__Job item__:
Could you update the entries from the start through the line containing "Reading left to", replacing "maximum" with "largest" and leaving everything else as it is? Give back only those lines.

__Data__:

####################

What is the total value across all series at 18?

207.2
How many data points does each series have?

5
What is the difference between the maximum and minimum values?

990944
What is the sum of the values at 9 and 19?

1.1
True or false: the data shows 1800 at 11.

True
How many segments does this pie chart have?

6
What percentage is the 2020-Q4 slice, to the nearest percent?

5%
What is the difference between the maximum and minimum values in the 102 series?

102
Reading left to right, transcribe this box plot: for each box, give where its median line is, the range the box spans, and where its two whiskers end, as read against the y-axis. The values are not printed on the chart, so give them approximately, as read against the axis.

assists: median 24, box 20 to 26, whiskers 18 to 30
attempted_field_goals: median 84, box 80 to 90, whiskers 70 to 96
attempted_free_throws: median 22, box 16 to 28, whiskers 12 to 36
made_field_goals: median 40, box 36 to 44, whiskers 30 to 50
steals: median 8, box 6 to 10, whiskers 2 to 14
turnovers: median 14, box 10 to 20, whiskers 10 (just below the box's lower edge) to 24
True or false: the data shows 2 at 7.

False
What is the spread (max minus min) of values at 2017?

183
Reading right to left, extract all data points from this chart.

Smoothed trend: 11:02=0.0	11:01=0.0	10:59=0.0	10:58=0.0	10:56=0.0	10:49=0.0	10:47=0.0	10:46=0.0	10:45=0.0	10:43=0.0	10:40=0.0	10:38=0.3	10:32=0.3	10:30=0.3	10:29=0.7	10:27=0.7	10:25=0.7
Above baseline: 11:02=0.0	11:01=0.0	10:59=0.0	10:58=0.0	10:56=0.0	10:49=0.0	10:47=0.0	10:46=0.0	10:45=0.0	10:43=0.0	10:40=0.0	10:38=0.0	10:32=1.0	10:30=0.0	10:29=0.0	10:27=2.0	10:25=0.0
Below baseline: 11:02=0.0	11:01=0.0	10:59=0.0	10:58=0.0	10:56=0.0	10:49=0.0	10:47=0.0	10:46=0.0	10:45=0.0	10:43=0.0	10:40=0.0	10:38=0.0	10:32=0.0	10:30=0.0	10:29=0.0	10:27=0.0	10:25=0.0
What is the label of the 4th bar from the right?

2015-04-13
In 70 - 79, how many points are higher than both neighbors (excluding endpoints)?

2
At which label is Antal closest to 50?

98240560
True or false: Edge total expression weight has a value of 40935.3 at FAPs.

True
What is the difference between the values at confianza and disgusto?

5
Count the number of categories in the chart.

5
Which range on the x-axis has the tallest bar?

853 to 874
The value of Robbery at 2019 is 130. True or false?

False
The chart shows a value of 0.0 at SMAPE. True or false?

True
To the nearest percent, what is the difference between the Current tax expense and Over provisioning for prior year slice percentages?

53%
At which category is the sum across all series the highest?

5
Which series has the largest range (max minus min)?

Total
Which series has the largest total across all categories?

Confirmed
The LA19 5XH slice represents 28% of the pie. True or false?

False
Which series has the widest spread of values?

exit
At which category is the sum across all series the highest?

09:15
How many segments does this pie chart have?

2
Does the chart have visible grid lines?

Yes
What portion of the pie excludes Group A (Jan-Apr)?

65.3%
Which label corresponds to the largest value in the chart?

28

####################

__Result of the task__:
What is the total value across all series at 18?

207.2
How many data points does each series have?

5
What is the difference between the largest and minimum values?

990944
What is the sum of the values at 9 and 19?

1.1
True or false: the data shows 1800 at 11.

True
How many segments does this pie chart have?

6
What percentage is the 2020-Q4 slice, to the nearest percent?

5%
What is the difference between the largest and minimum values in the 102 series?

102
Reading left to right, transcribe this box plot: for each box, give where its median line is, the range the box spans, and where its two whiskers end, as read against the y-axis. The values are not printed on the chart, so give them approximately, as read against the axis.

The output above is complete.